James Murrell "Jake" Jones (November 23, 1920 – December 13, 2000) was an American professional baseball first baseman in Major League Baseball who played between and for the Chicago White Sox (1941–42, 1946–47) and Boston Red Sox (1947–48). Listed at 6'3", 197 lb., Jones batted and threw right-handed. He was born in Epps, Louisiana.

==Career==
Jones was a highly decorated World War II veteran. He played 10 games in the American League for Chicago, in part of two seasons, before enlisting in the United States Navy right after the attack on Pearl Harbor. He joined the service on June 30, 1942, becoming an aviator. In November 1943, he was assigned as a fighter pilot on the USS Yorktown (CV-10), flying Grumman F6F Hellcat.

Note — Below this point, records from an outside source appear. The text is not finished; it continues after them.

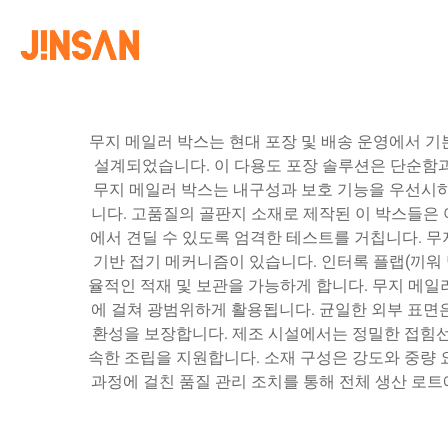
무지 메일러 박스는 현대 포장 및 배송 운영에서 기
설계되었습니다. 이 다용도 포장 솔루션은 단순함
무지 메일러 박스는 내구성과 보호 기능을 우선시하
니다. 고품질의 골판지 소재로 제작된 이 박스들은 
에서 견딜 수 있도록 엄격한 테스트를 거칩니다. 
기반 접기 메커니즘이 있습니다. 인터록 플랩(끼워 
율적인 적재 및 보관을 가능하게 합니다. 무지 메일러
에 걸쳐 광범위하게 활용됩니다. 균일한 외부 표면은
환성을 보장합니다. 제조 시설에서는 정밀한 접힘선
속한 조립을 지원합니다. 소재 구성은 강도와 중량 
과정에 걸친 품질 관리 조치를 통해 전체 생산 로트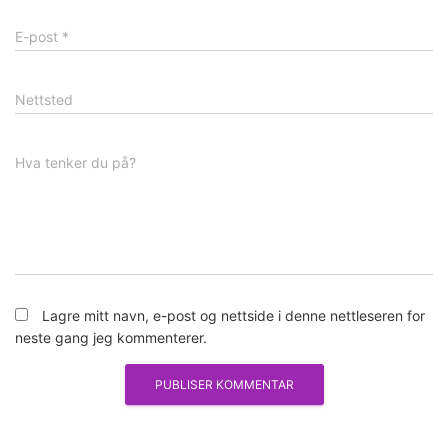
E-post
*
Nettsted
Hva tenker du på?
Lagre mitt navn, e-post og nettside i denne nettleseren for
neste gang jeg kommenterer.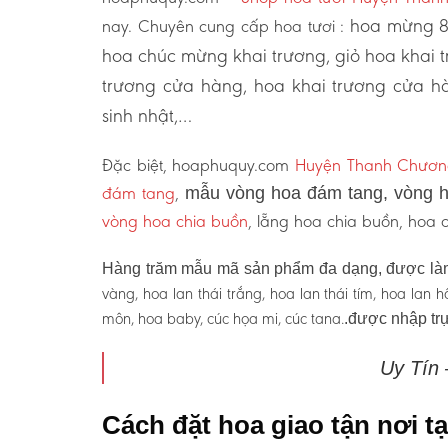
hoa mừng 8/
nay. Chuyên cung cấp hoa tươi :
hoa chúc mừng khai trương, giỏ hoa khai
trương cửa hàng, hoa khai trương cửa hà
sinh nhật,…
Đặc biệt, hoaphuquy.com
Huyện Thanh Chươ
đám tang
,
mẫu vòng hoa đám tang, vòng h
vòng hoa chia buồn
, lẵng hoa chia buồn, hoa
Hàng trăm mẫu mã sản phẩm đa dạng, được làm
vàng, hoa lan thái trắng, hoa lan thái tím, hoa lan
môn, hoa baby, cúc họa mi, cúc tana.
.được nhập trự
Uy Tín
Cách đặt hoa giao tận nơi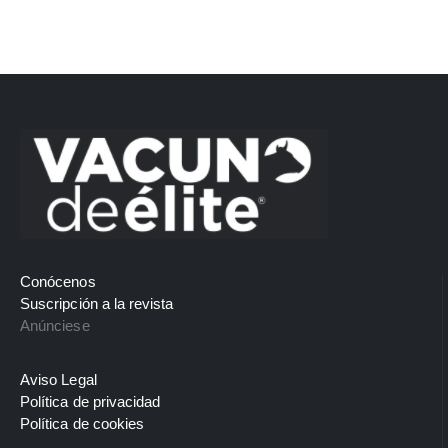
Conócenos
Suscripción a la revista
Anúnciese
Aviso Legal
Política de privacidad
Política de cookies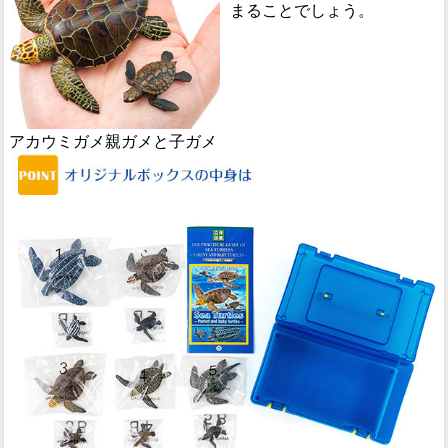
まることでしょう。
アカウミガメ親ガメと子ガメ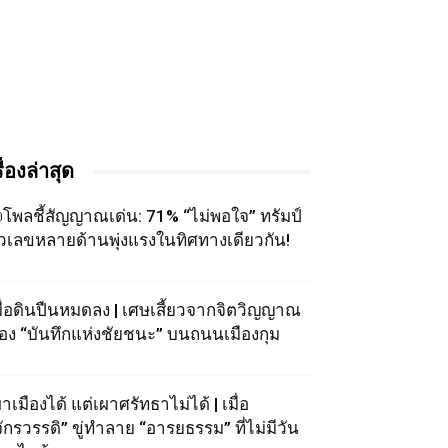
รื่องล่าสุด
โพลชี้สัญญาณเด่น: 71% “ไม่พอใจ” ทรัมป์
ัวเลขหลายด้านพุ่งแรงในทิศทางเดียวกัน!
มื่อดินปืนหมดลง | เศษเสี้ยวจากจิตวิญญาณ
อง “บันทึกแห่งชัยชนะ” บนถนนเมืองกุม
าเมืองได้ แต่เผาศรัทธาไม่ได้ | เมื่อ
จักรวรรดิ” ขู่ทำลาย “อารยธรรม” ที่ไม่มีวัน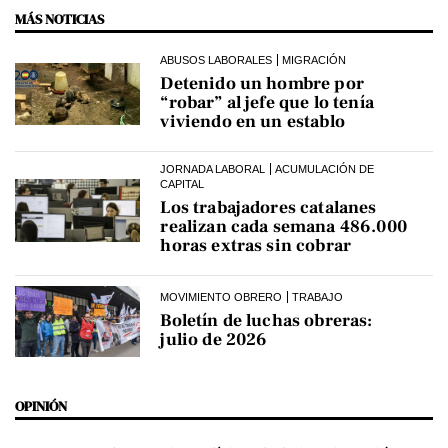
MÁS NOTICIAS
ABUSOS LABORALES
MIGRACIÓN
Detenido un hombre por
“robar” al jefe que lo tenía
viviendo en un establo
JORNADA LABORAL
ACUMULACIÓN DE
CAPITAL
Los trabajadores catalanes
realizan cada semana 486.000
horas extras sin cobrar
MOVIMIENTO OBRERO
TRABAJO
Boletín de luchas obreras:
julio de 2026
OPINIÓN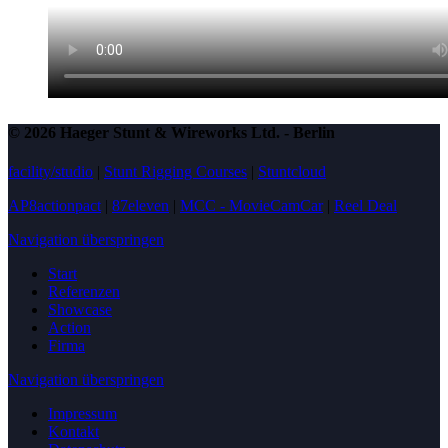
© 2026 Haeger Stunt & Wireworks Ltd. - Berlin
facility/studio
|
Stunt Rigging Courses
|
Stuntcloud
AP8actionpact
|
87eleven
|
MCC - MovieCamCar
|
Reel Deal
Navigation überspringen
Start
Referenzen
Showcase
Action
Firma
Navigation überspringen
Impressum
Kontakt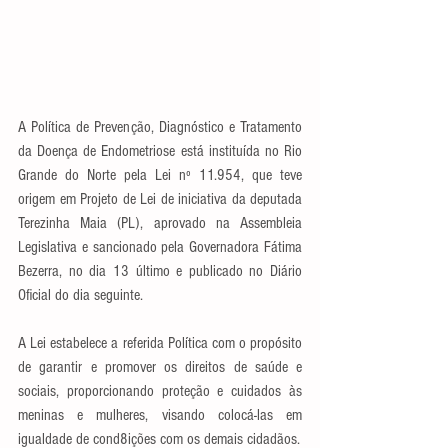
A Política de Prevenção, Diagnóstico e Tratamento 
da Doença de Endometriose está instituída no Rio 
Grande do Norte pela Lei nº 11.954, que teve 
origem em Projeto de Lei de iniciativa da deputada 
Terezinha Maia (PL), aprovado na Assembleia 
Legislativa e sancionado pela Governadora Fátima 
Bezerra, no dia 13 último e publicado no Diário 
Oficial do dia seguinte.
A Lei estabelece a referida Política com o propósito 
de garantir e promover os direitos de saúde e 
sociais, proporcionando proteção e cuidados às 
meninas e mulheres, visando colocá-las em 
igualdade de cond8ições com os demais cidadãos.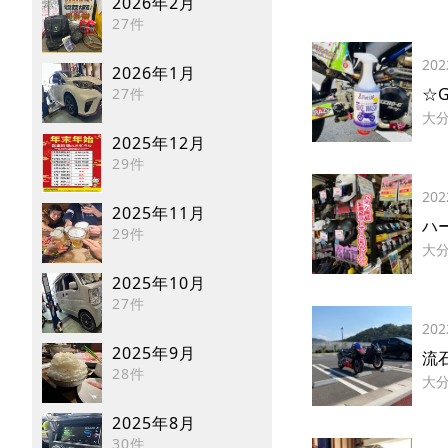
2026年2月
27件
202
2026年1月
☆
27件
大
2025年12月
29件
202
2025年11月
ハ
29件
大
2025年10月
27件
202
2025年9月
流石
28件
大
2025年8月
30件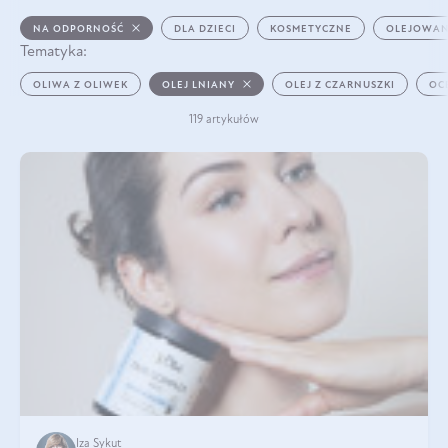
NA ODPORNOŚĆ
DLA DZIECI
KOSMETYCZNE
OLEJOWAN
Tematyka:
OLIWA Z OLIWEK
OLEJ LNIANY
OLEJ Z CZARNUSZKI
OC
119 artykułów
Iza Sykut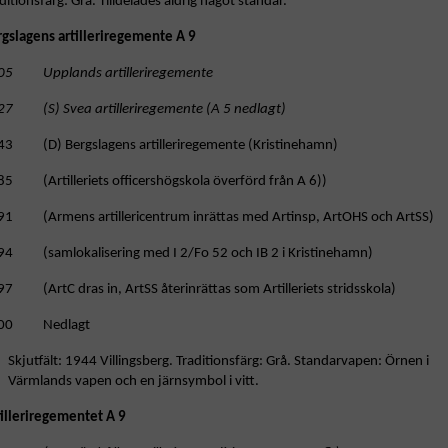
ditionsfärg: Grå. Tilldelades aldrig något standar.
rgslagens artilleriregemente A 9
05 Upplands artilleriregemente
27 (S) Svea artilleriregemente (A 5 nedlagt)
43 (D) Bergslagens artilleriregemente (Kristinehamn)
85 (Artilleriets officershögskola överförd från A 6))
91 (Armens artillericentrum inrättas med Artinsp, ArtOHS och ArtSS)
94 (samlokalisering med I 2/Fo 52 och IB 2 i Kristinehamn)
7 (ArtC dras in, ArtSS återinrättas som Artilleriets stridsskola)
00 Nedlagt
Skjutfält: 1944 Villingsberg. Traditionsfärg: Grå. Standarvapen: Örnen i
Värmlands vapen och en järnsymbol i vitt.
tilleriregementet A 9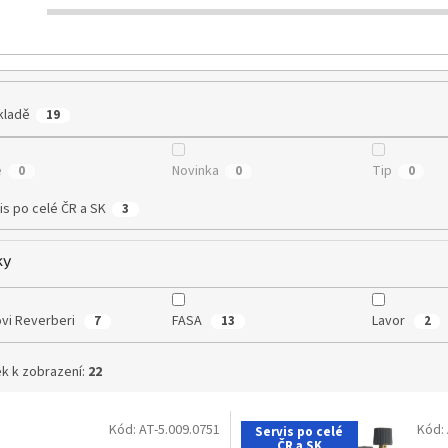
kladě
19
e
Novinka
Tip
0
0
0
is po celé ČR a SK
3
ky
vi Reverberi
FASA
Lavor
7
13
2
k k zobrazení:
22
Kód:
AT-5.009.0751
Kód:
Servis po celé
ČR a SK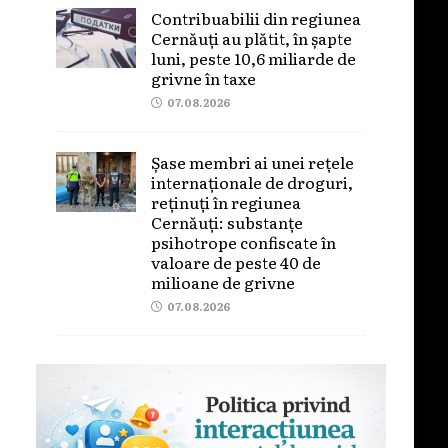
Contribuabilii din regiunea
Cernăuți au plătit, în șapte
luni, peste 10,6 miliarde de
grivne în taxe
07.08.2026
Șase membri ai unei rețele
internaționale de droguri,
reținuți în regiunea
Cernăuți: substanțe
psihotrope confiscate în
valoare de peste 40 de
milioane de grivne
07.08.2026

Between November and December 1944, Jones destroyed two Japanese A6M Zero fighters and damaged another. On February 1, 1945, he shot down another three Zeroes while serving on a mission at northeast of Tokyo, to give him five confirmed victories. A day later, he destroyed other Zero and a Nakajima Ki-43. Then, on February 25 he received a half-share of a probable Ki-43.

Jones was awarded the Silver Star, two Distinguished Flying Crosses and four Air Medals.

Following his service discharge, Jones returned to play for Chicago in 1946. During the 1947 midseason he was dealt to the Boston Red Sox in exchange for Rudy York, batting a combined .237 with 19 home runs and 96 RBI that season. He hit .200 in 36 games for Boston in 1948, his last major league season, and finished his baseball career in 1949, dividing his playing time between the Texas League and American Association.

Jones died in his hometown of Epps, Louisiana at age 80.